_Given task:_
Reproduce every line of the rows below verbatim, leaving out the pictures.

═════ Dataset rows ═════

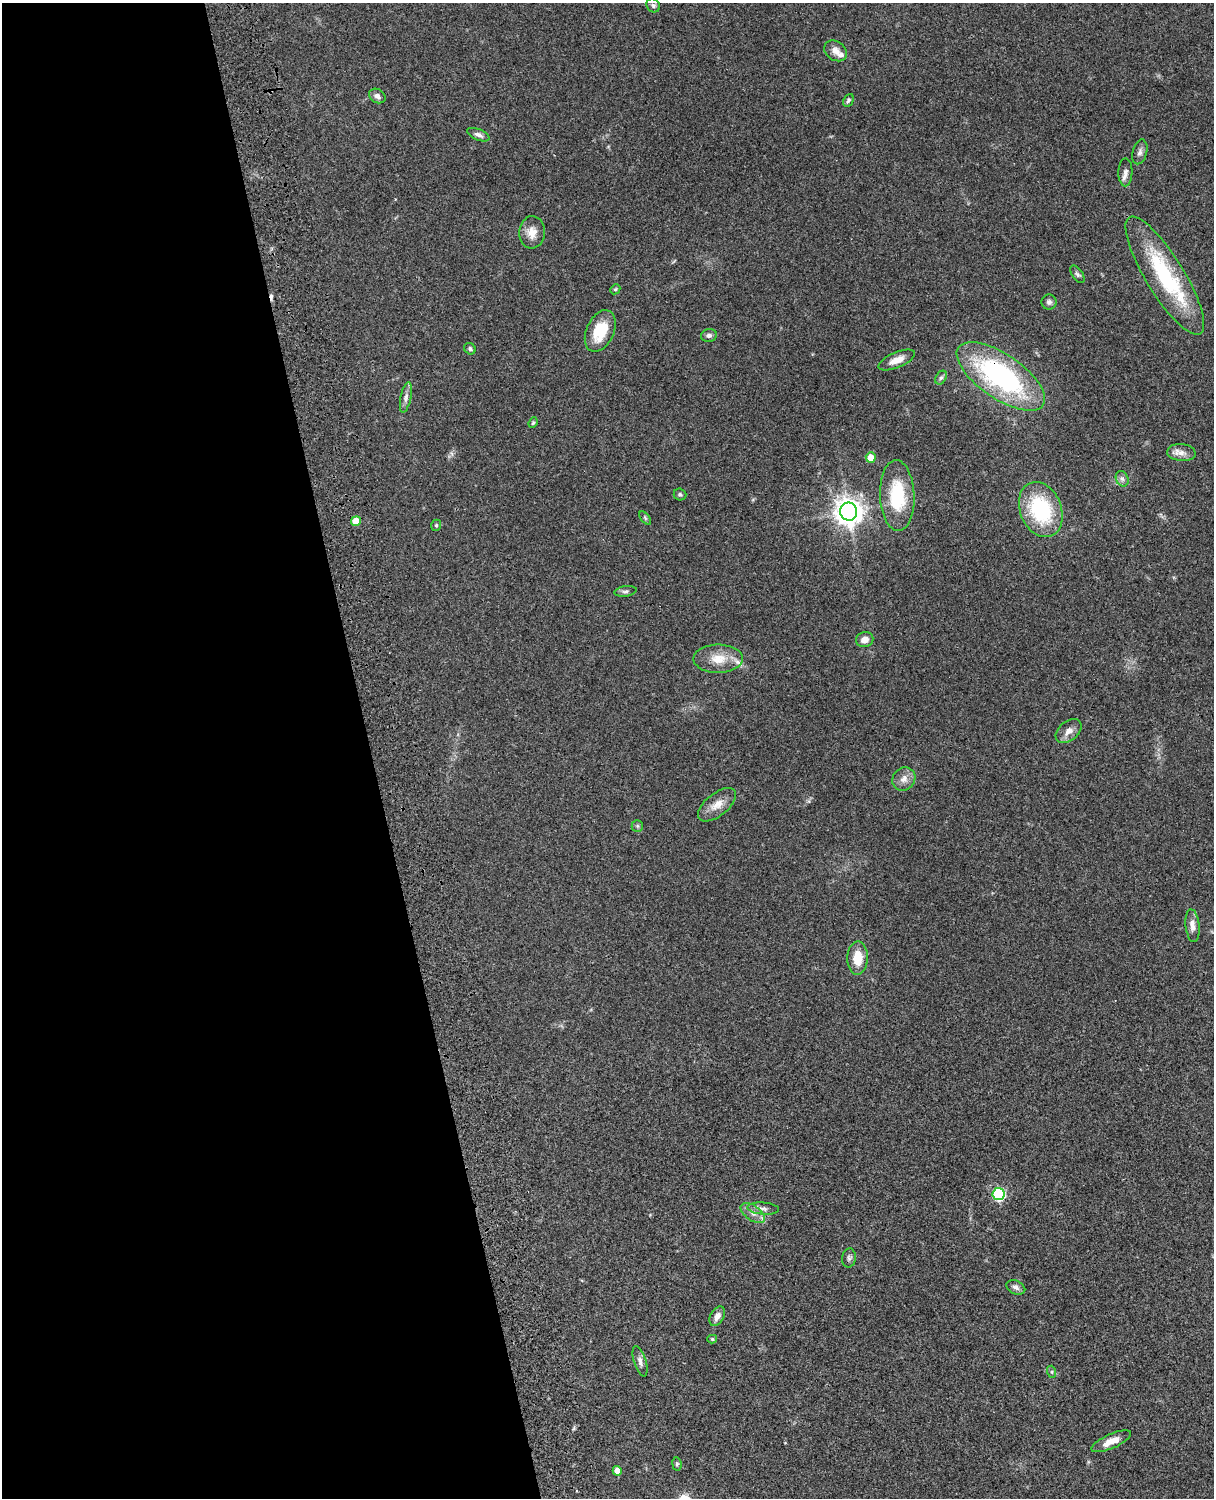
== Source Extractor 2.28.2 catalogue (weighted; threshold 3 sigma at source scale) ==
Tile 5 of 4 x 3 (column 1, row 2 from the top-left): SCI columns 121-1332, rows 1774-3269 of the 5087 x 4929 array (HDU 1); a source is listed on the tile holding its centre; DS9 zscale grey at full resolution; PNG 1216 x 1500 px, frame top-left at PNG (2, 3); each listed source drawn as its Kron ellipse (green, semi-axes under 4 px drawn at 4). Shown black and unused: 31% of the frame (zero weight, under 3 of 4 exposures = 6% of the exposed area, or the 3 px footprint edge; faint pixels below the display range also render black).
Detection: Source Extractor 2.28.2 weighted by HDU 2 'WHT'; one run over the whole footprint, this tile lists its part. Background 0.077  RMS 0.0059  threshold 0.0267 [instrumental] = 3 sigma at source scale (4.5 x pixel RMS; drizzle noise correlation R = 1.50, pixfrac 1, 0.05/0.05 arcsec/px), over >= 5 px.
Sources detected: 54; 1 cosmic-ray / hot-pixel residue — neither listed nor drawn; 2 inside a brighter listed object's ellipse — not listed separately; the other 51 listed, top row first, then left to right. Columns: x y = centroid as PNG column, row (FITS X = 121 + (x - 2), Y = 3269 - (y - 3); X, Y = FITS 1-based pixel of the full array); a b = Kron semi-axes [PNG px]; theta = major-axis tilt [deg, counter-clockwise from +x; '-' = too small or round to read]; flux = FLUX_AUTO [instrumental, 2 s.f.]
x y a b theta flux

═════

_Output of the task:_
== Source Extractor 2.28.2 catalogue (weighted; threshold 3 sigma at source scale) ==
Tile 5 of 4 x 3 (column 1, row 2 from the top-left): SCI columns 121-1332, rows 1774-3269 of the 5087 x 4929 array (HDU 1); a source is listed on the tile holding its centre; DS9 zscale grey at full resolution; PNG 1216 x 1500 px, frame top-left at PNG (2, 3); each listed source drawn as its Kron ellipse (green, semi-axes under 4 px drawn at 4). Shown black and unused: 31% of the frame (zero weight, under 3 of 4 exposures = 6% of the exposed area, or the 3 px footprint edge; faint pixels below the display range also render black).
Detection: Source Extractor 2.28.2 weighted by HDU 2 'WHT'; one run over the whole footprint, this tile lists its part. Background 0.077  RMS 0.0059  threshold 0.0267 [instrumental] = 3 sigma at source scale (4.5 x pixel RMS; drizzle noise correlation R = 1.50, pixfrac 1, 0.05/0.05 arcsec/px), over >= 5 px.
Sources detected: 54; 1 cosmic-ray / hot-pixel residue — neither listed nor drawn; 2 inside a brighter listed object's ellipse — not listed separately; the other 51 listed, top row first, then left to right. Columns: x y = centroid as PNG column, row (FITS X = 121 + (x - 2), Y = 3269 - (y - 3); X, Y = FITS 1-based pixel of the full array); a b = Kron semi-axes [PNG px]; theta = major-axis tilt [deg, counter-clockwise from +x; '-' = too small or round to read]; flux = FLUX_AUTO [instrumental, 2 s.f.]
x y a b theta flux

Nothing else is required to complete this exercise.